During dress rehearsals over the past few days, Tyler said preparation for the play was going extremely well.

"This is one funny play," commented Tyler. "The kids just love it. We have some interesting features in it, too. We're not just working with props. For example, the Oompa Loompas will be working with real cacao husks and distributing real cocoa around the stage. In the part where Varuca Salt is in the nut room and going down the garbage chute, we have 'real' squirrels played by elementary kids and a coconut relay using real coconuts. Charlie is going to really be flying (through the use of a harness), and we have bubbles and everything. The Oompas, of course, will all have orange faces and green hair.

"The parents just love to come to rehearsals," added Tyler. "They come one night, and then they come back the next night. The kids love it. It's so much fun for everybody. One parent said to me, 'I just love this part of my day. It's such an ego boost. Everything is so much fun here - the sense of building, the sense of teamwork. It's really, really great.....'"

And as the curtain in the CHS auditorium went up for the first time on "Willie Wonka" Wednesday night, no doubt Tyler once again recalled the influence of her grandmother, who died at the age of 93, for teaching her the love of music at so early an age.

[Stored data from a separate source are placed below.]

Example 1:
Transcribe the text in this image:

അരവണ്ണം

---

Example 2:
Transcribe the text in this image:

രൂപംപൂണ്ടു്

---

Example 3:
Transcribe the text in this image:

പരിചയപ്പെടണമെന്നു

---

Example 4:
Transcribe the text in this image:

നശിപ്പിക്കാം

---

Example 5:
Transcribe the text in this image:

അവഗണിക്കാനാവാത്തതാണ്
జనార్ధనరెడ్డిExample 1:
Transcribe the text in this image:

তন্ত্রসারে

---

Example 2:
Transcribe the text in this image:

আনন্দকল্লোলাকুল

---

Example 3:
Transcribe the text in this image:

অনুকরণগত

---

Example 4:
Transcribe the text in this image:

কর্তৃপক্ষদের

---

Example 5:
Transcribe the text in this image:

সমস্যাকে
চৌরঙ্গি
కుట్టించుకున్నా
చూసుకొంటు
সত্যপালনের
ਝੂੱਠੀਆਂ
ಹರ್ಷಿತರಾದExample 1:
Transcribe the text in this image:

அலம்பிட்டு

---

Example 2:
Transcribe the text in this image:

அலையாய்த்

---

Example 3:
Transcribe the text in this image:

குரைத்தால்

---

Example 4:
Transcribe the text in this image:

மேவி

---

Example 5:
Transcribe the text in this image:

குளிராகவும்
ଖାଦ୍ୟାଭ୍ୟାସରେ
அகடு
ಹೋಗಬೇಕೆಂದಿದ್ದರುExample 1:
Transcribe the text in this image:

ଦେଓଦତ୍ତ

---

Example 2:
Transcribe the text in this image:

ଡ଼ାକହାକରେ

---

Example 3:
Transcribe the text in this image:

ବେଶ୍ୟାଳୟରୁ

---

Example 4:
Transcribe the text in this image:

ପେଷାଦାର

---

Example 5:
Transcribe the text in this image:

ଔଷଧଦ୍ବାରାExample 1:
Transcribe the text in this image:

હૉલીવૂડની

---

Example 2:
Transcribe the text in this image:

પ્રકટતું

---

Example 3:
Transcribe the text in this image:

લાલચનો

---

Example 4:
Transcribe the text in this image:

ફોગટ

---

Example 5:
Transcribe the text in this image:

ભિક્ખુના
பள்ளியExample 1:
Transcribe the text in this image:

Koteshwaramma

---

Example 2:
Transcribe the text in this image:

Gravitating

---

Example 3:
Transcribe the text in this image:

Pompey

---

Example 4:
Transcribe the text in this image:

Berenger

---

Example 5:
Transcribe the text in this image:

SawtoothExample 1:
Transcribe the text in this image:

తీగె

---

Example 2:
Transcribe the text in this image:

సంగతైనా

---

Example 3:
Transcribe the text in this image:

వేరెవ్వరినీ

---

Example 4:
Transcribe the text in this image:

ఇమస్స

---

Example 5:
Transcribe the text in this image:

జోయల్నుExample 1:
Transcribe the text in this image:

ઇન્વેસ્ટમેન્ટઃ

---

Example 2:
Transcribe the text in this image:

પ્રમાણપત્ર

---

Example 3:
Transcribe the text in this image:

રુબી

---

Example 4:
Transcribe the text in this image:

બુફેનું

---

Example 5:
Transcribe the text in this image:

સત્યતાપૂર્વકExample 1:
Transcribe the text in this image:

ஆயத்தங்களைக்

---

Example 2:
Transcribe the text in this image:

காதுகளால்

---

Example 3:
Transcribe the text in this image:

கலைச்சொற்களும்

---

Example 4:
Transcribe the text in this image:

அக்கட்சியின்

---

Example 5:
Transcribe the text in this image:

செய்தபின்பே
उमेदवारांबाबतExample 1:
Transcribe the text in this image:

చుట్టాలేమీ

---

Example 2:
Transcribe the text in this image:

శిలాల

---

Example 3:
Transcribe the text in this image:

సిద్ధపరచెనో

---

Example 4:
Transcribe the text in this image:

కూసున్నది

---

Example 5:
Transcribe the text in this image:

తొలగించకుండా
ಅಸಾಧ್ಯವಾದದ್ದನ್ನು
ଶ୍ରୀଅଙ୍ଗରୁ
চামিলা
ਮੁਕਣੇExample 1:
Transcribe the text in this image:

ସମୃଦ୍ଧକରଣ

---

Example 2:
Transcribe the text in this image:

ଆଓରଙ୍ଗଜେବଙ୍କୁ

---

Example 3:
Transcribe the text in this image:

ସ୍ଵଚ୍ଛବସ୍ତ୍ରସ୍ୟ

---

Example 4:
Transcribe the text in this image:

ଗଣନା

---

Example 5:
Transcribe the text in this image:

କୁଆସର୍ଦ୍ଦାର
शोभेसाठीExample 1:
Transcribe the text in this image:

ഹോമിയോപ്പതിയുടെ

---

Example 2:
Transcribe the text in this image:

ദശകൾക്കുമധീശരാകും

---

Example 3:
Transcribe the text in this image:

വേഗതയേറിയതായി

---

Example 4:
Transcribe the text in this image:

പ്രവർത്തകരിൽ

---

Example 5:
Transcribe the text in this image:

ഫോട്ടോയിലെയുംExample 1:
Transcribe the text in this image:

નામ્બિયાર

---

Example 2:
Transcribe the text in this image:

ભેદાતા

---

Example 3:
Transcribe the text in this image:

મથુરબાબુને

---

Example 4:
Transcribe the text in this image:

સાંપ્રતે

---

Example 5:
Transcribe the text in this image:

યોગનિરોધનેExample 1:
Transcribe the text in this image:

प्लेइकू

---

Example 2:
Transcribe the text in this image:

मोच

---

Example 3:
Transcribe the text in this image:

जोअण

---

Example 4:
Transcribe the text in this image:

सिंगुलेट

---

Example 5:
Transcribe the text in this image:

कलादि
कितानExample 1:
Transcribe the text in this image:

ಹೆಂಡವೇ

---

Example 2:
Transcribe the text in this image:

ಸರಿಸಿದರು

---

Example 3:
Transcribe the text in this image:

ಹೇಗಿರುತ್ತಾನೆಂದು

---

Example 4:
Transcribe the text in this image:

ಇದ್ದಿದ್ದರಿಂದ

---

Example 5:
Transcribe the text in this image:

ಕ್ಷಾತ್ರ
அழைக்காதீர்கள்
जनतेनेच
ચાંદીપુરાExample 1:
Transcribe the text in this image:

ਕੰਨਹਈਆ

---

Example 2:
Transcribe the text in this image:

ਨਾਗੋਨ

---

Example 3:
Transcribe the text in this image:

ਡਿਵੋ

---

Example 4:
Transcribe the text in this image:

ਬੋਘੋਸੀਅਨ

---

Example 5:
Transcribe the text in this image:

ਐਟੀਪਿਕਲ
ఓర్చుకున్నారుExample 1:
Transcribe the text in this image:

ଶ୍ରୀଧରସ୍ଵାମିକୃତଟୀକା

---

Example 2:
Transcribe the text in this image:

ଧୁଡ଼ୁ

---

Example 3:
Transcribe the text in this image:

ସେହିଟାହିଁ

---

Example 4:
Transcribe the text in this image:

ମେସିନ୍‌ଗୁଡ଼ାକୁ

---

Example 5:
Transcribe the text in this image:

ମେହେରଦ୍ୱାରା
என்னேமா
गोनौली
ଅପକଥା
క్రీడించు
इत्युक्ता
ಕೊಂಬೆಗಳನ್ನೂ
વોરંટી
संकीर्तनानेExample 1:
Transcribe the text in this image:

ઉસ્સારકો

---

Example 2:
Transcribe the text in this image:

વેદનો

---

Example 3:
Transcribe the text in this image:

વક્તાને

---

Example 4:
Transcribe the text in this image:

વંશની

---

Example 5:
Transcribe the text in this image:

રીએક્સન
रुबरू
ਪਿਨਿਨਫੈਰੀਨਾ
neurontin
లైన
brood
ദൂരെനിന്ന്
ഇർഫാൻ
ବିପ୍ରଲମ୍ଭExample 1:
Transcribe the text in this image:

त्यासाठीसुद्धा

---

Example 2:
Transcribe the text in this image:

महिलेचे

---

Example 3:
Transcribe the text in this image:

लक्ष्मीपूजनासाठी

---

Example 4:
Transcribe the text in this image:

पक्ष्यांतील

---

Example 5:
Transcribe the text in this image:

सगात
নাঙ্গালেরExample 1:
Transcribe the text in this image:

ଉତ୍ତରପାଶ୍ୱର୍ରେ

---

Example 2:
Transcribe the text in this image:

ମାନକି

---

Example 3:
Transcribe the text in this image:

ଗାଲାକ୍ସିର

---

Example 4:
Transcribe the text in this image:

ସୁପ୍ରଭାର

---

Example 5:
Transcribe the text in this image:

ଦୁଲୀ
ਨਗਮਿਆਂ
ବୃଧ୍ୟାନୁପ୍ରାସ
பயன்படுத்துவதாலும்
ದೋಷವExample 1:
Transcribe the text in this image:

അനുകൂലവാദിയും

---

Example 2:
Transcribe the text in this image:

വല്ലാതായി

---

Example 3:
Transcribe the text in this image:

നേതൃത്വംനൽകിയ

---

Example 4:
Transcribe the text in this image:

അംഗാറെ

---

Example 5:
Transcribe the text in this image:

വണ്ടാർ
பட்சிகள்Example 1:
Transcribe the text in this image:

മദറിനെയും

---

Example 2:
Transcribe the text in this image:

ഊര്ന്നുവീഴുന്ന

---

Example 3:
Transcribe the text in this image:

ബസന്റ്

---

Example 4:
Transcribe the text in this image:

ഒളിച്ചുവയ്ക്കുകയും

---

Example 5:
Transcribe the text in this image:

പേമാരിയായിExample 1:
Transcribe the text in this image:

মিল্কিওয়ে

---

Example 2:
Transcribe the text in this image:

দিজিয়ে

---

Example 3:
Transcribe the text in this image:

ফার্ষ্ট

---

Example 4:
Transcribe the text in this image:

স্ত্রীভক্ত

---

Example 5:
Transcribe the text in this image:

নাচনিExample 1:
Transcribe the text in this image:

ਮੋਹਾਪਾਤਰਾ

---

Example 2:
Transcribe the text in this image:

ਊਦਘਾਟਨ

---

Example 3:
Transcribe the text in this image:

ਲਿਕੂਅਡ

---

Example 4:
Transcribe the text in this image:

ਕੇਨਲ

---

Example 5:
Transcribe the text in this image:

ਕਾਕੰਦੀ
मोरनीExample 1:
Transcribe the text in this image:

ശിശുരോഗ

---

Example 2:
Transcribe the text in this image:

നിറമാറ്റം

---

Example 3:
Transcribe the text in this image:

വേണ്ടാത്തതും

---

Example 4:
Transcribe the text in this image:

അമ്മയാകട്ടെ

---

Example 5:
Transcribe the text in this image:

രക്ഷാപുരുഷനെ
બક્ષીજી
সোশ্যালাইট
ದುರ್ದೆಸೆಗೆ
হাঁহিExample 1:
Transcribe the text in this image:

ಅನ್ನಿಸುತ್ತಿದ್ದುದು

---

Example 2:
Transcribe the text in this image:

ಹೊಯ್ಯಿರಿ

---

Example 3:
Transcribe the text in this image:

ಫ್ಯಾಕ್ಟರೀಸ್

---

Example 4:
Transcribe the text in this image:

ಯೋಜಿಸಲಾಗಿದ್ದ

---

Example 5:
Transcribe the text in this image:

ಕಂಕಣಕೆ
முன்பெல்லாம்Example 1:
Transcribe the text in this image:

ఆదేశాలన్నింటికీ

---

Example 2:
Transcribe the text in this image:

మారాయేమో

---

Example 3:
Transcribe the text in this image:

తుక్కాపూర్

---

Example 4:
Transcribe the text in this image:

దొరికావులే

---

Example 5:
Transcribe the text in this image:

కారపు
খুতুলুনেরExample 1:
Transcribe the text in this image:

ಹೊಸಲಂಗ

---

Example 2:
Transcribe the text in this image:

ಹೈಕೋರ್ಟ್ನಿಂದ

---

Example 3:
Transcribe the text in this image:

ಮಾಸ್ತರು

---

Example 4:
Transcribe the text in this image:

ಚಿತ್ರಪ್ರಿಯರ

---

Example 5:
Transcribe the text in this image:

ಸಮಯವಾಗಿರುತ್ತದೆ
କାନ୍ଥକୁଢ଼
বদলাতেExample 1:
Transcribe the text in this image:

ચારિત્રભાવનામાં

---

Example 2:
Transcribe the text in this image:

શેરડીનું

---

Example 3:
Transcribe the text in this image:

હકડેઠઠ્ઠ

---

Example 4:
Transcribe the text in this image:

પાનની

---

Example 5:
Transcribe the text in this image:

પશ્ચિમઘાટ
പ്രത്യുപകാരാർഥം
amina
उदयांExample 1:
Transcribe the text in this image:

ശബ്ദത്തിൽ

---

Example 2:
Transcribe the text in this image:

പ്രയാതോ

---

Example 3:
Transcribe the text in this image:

Now, it is Tyler's turn to pass that legacy on to the students, but she's quick to give them most of the credit.

"We have a group of students who have the talent to pull it off," she said. "I couldn't believe the talent that's here for such a small school. I'm used to teaching in schools with 2,200 kids where you have to pull teeth to get anyone to audition. Not in this place!

"We have a really strong cast, and I'm very proud of them. This is truly their show."